In the study entitled “Complement Component C3 and Butyrylcholinesterase Activity Are Associated with Neurodegeneration and Clinical Disability in Multiple Sclerosis,” Dr. Shahin Aeinehband and his team analyzed 48 samples of cerebrospinal fluid (CSF) from MS patients and compared them to 18 samples of CSF from healthy individuals. Levels of C3 protein; neurofilament-light (NFL), a marker for ongoing nerve injury; and activity of the two main acetylcholine degrading enzymes, acetylcholinesterase and butyrylcholinesterase (BuChE) were measured.
C3 protein levels were elevated in MS patients when compared to controls and were correlated both to disability and neurodegeneration (as showed by NFL levels). This finding supports the theory that the complement system influences MS and is compatible with previous findings in other neurodegenerative diseases. Additionally, the C3 protein levels were increased in patients with more cerebral lesions on magnetic resonance imaging and in patients with progressive disease. Finally, BuChE activity correlated with both C3 and NFL levels in individual samples.

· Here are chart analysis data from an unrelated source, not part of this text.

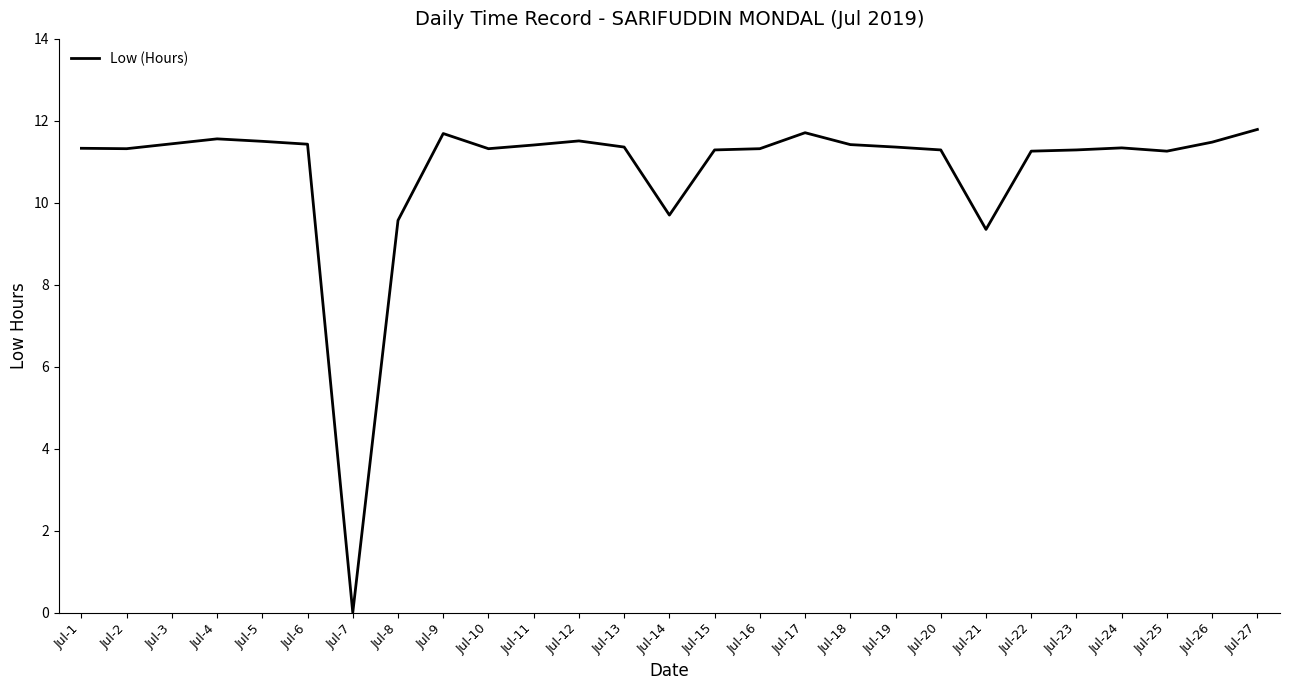

Between Jul-1 and Jul-9, which is larger?

Jul-9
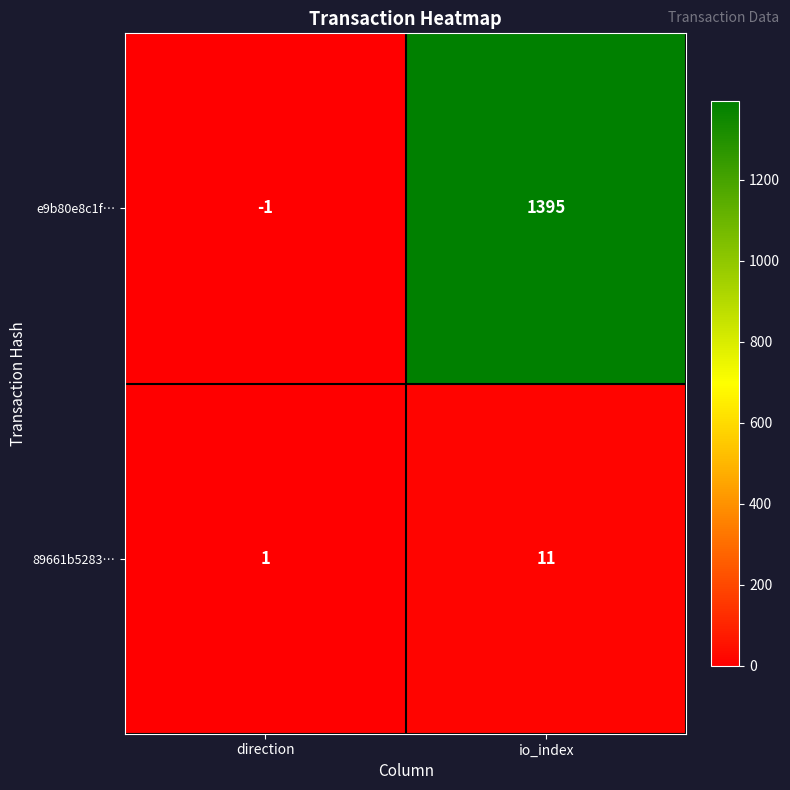

At how many categories does at least one series exceed 533?

1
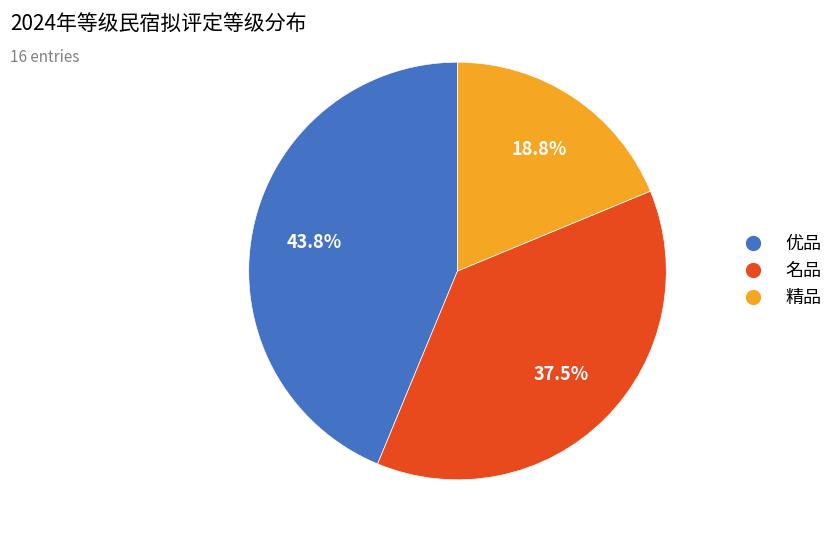

To the nearest percent, what is the average slice percentage?

33%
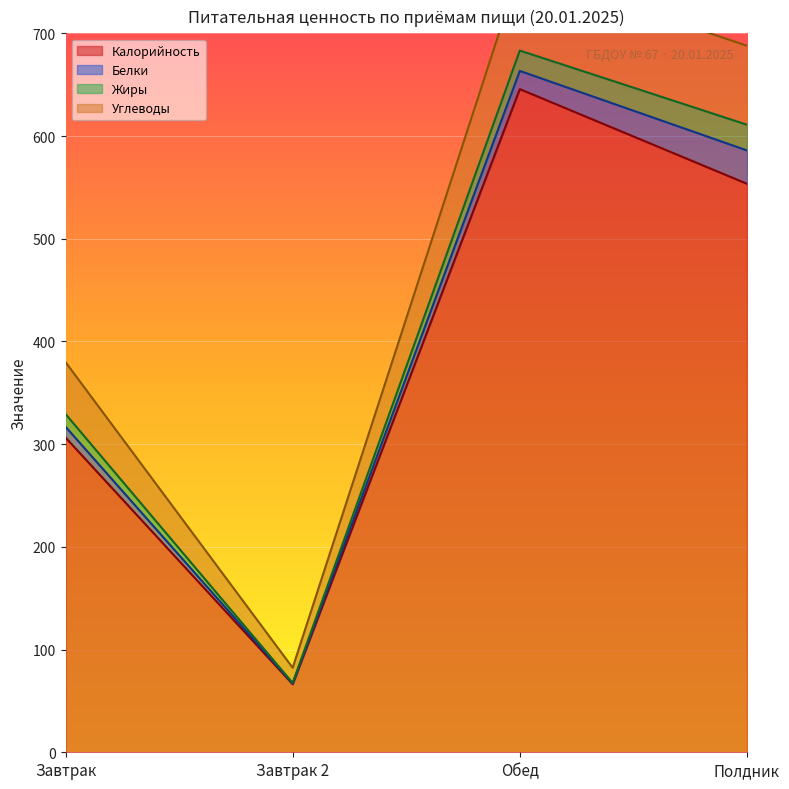

Count the number of categories in the chart.

4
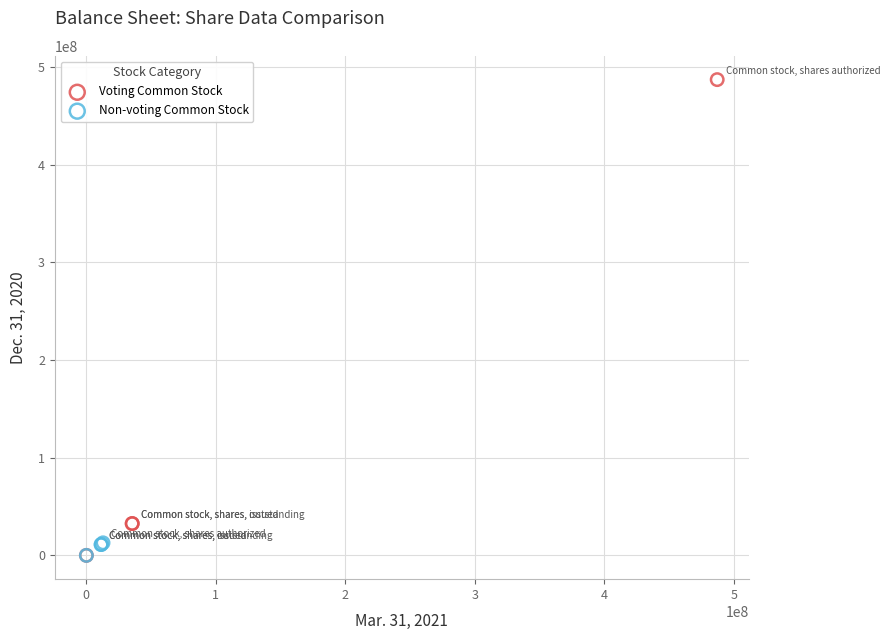

Which series has the largest Y range (max minus min)?

Voting Common Stock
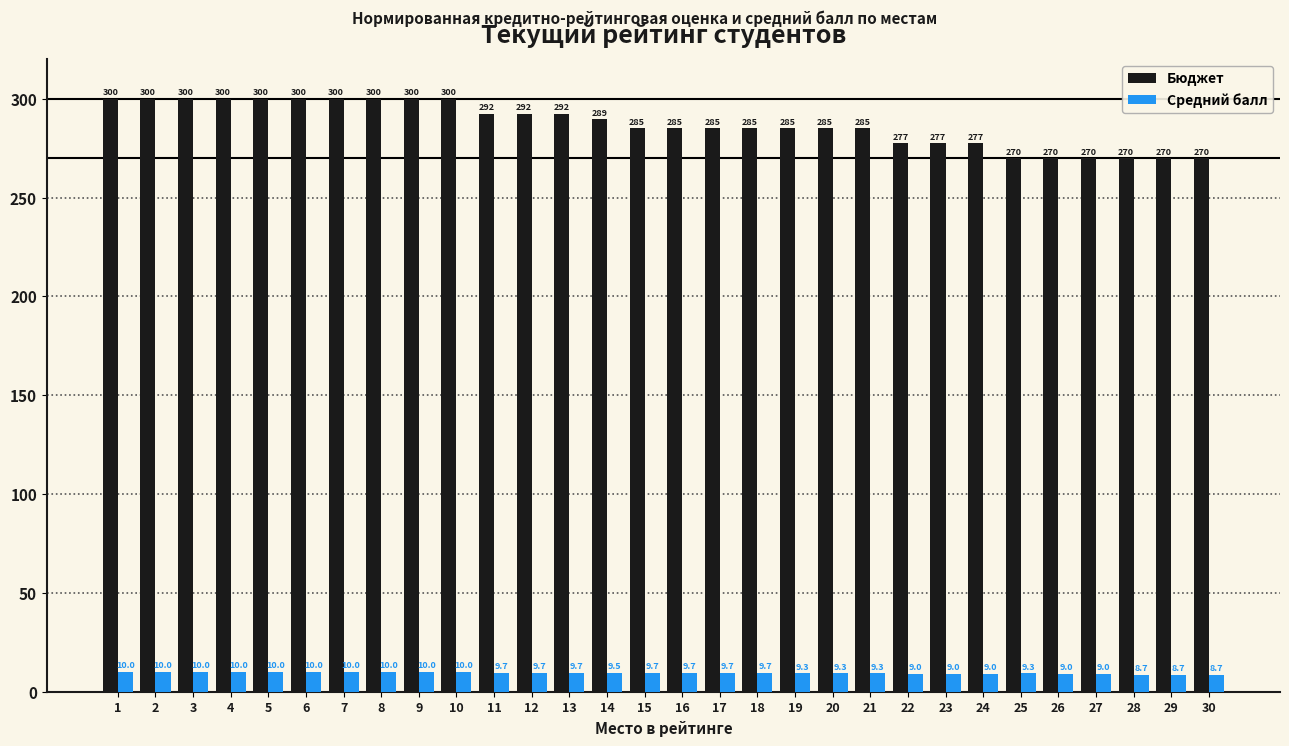

Which series has the largest range (max minus min)?

Бюджет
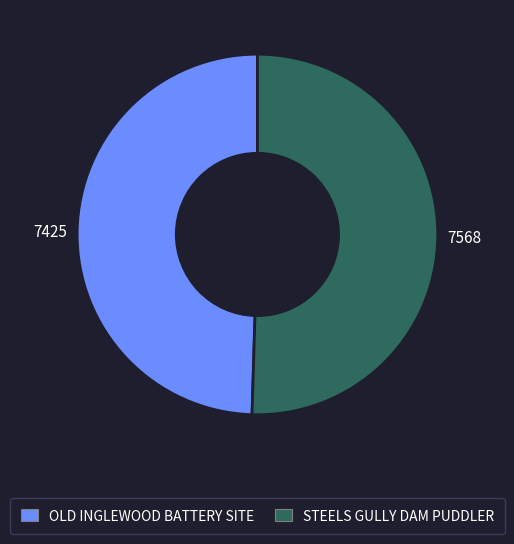

What is the ratio of the value at OLD INGLEWOOD BATTERY SITE to the value at STEELS GULLY DAM PUDDLER?

1.0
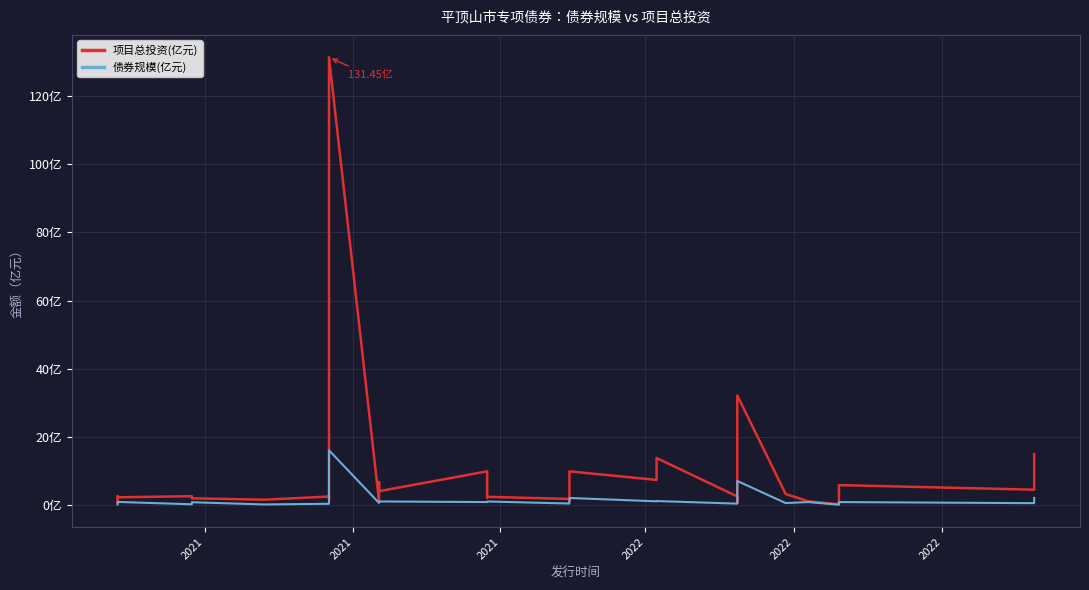

Is the value of 项目总投资(亿元) at 2022 greater than the value of 债券规模(亿元) at 14?

Yes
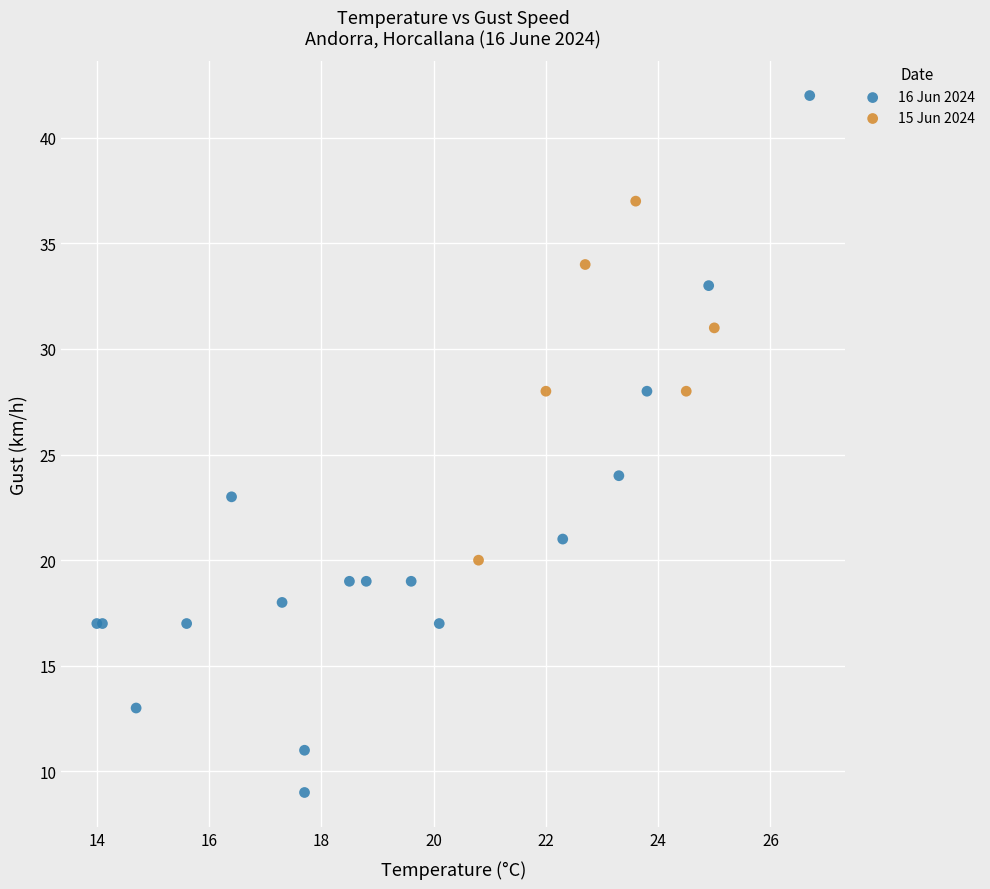

What are all the series names shown in the legend?

16 Jun 2024, 15 Jun 2024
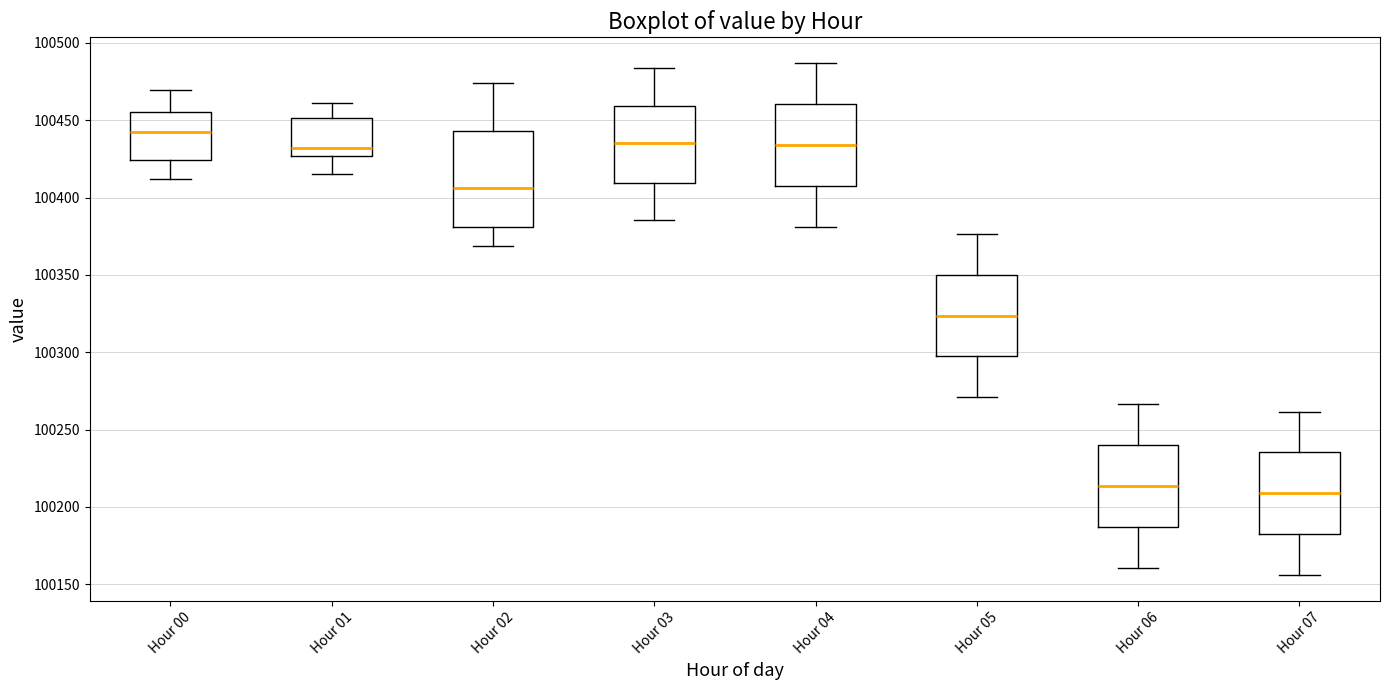

Reading left to right, transcribe this box plot: for each box, give where its median line is, the range the box spans, and where its two whiskers end, as read against the y-axis. The values are not printed on the chart, so give them approximately, as read against the axis.

Hour 00: median 100440, box 100425 to 100455, whiskers 100410 to 100470
Hour 01: median 100430, box 100425 to 100450, whiskers 100415 to 100460
Hour 02: median 100405, box 100380 to 100445, whiskers 100370 to 100475
Hour 03: median 100435, box 100410 to 100460, whiskers 100385 to 100485
Hour 04: median 100435, box 100410 to 100460, whiskers 100380 to 100485
Hour 05: median 100325, box 100295 to 100350, whiskers 100270 to 100375
Hour 06: median 100215, box 100185 to 100240, whiskers 100160 to 100265
Hour 07: median 100210, box 100180 to 100235, whiskers 100155 to 100260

In conclusion, the study shows that C3 protein is a marker for ongoing nerve injury and degree of disease disability, with this relationship appearing to be especially important in late stage disease (i.e., with more cerebral lesions or clinically progressive disease). It also suggests a link between the expression of complement C3 and the cholinergic tone (BuChE activity).
Although further studies are needed to clearly establish the cause of these processes, these findings can offer future novel targets for MS therapy.